Zhonghua Er Bi Yan Hou Tou Jing Wai Ke Za Zhi

Department of Head and Neck 2, Tianjin Cancer Institute and Hospital, Tianjin 300060, China.

Published: June 2006

Objective: Identify the significance of variants in papillary thyroid carcinoma (PTC), the role of extracellular matrix (ECM), MMPs, cell adhesion molecular (CAM) and cytokine in lymphatic metastasis in PTC and the value of PET-CT in diagnosis of thyroid carcinoma.

Methods: Five hundred and five cases of PTC which had complete medical records and followed up surveys were selected from the files. Clinical biological characteristic of the histological variants was investigated. Sixty cases of PTC were selected. As the important parts of micro ecosystems, ECM, MMPs, CAMs and cytokine were investigated in use of tissue chip and method of immunohistochemistry. In addition, a group of cases of thyroid carcinoma including PTC was analyzed, follicular thyroid carcinoma and medulla thyroid carcinoma (MTC) and their reports of PET-CT as the initiation.

Results: The variants could be divided into three groups in terms of the rate of cervical lymph node metastasis.
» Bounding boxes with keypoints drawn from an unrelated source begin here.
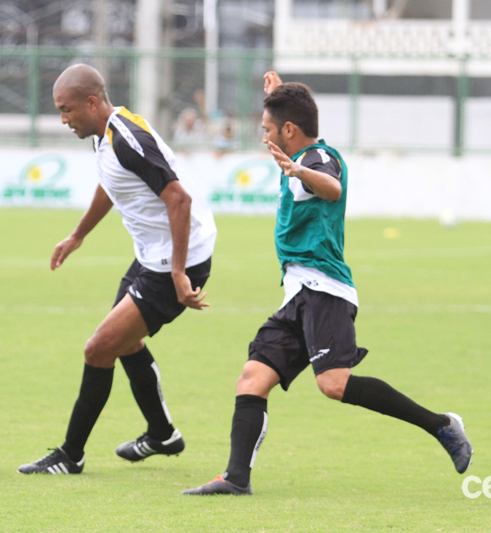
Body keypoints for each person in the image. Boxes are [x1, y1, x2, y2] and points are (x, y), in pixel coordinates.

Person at [182, 72, 472, 496]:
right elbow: (296, 131)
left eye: (268, 129)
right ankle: (235, 478)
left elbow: (332, 188)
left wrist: (298, 168)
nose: (264, 137)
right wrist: (278, 97)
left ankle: (443, 426)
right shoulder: (300, 151)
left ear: (289, 130)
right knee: (252, 378)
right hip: (298, 292)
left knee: (333, 384)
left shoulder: (320, 158)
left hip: (325, 291)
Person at [18, 64, 217, 474]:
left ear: (92, 102)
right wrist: (77, 236)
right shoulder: (105, 137)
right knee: (123, 343)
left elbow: (179, 200)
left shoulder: (128, 139)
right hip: (152, 257)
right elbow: (113, 185)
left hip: (175, 262)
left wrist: (179, 274)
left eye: (66, 109)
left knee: (99, 348)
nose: (63, 119)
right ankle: (163, 435)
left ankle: (70, 456)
The high-metastases group included diffuse sclerosing variant, tall cell variant, column cell variant and diffuse follicular variant. The low-metastases group included macrofollicular variant and papillary microcarcinomas. Others are included in the moderate-metastases group. The rate of cervical lymph node metastasis of each group were 83.0% , 55.5% and 34.1% (P < 0. 05), respectively. The 10-year-survival were 75.3% , 95.8% and 100.0% , respectively. The 20-year-survival were 31.2%, 80.3% and 87.5%, respectively. The positive rate of LN, FN, MMP-2, MMP-9, TIMP-2, CD, Integrinbeta-1, ICAM-1, EGFR, TGFR-beta, VEGF-C and E-Cad in metastasis ranged from 51.6% (Integrinbeta-1) to 98.3% (CD), and that in primartumor ranged from 46.7% (FN) to 98.3% (ICAM-1). The expression of E-cad in primartumor was lower than that in normal tissues (P < 0.05). The sensitivity of PET-CT was 100% and the specificity was 85.7%.
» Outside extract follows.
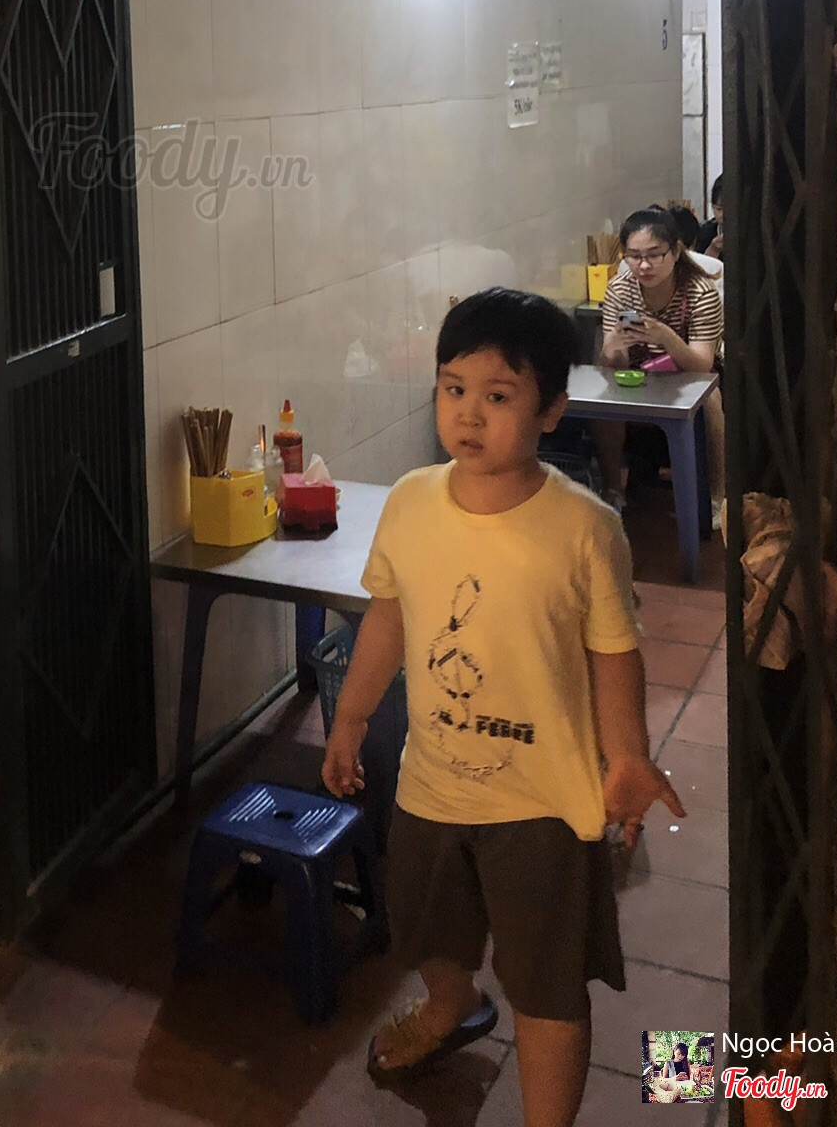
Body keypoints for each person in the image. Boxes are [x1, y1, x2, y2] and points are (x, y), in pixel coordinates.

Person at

Conclusions: The characteristic has significant difference among the variants. Individual treatment should be performed in terms of different variants. Furthermore, some molecules play an important role in the lymph node metastasis of PTC and may be considered as the focus of future study. In addition, compared with CT and Bus, PET-CT is more sensitive and has its unquestionable advantage as a whole body examination, especially for staging and detecting micro metastases, though it requires a high expense.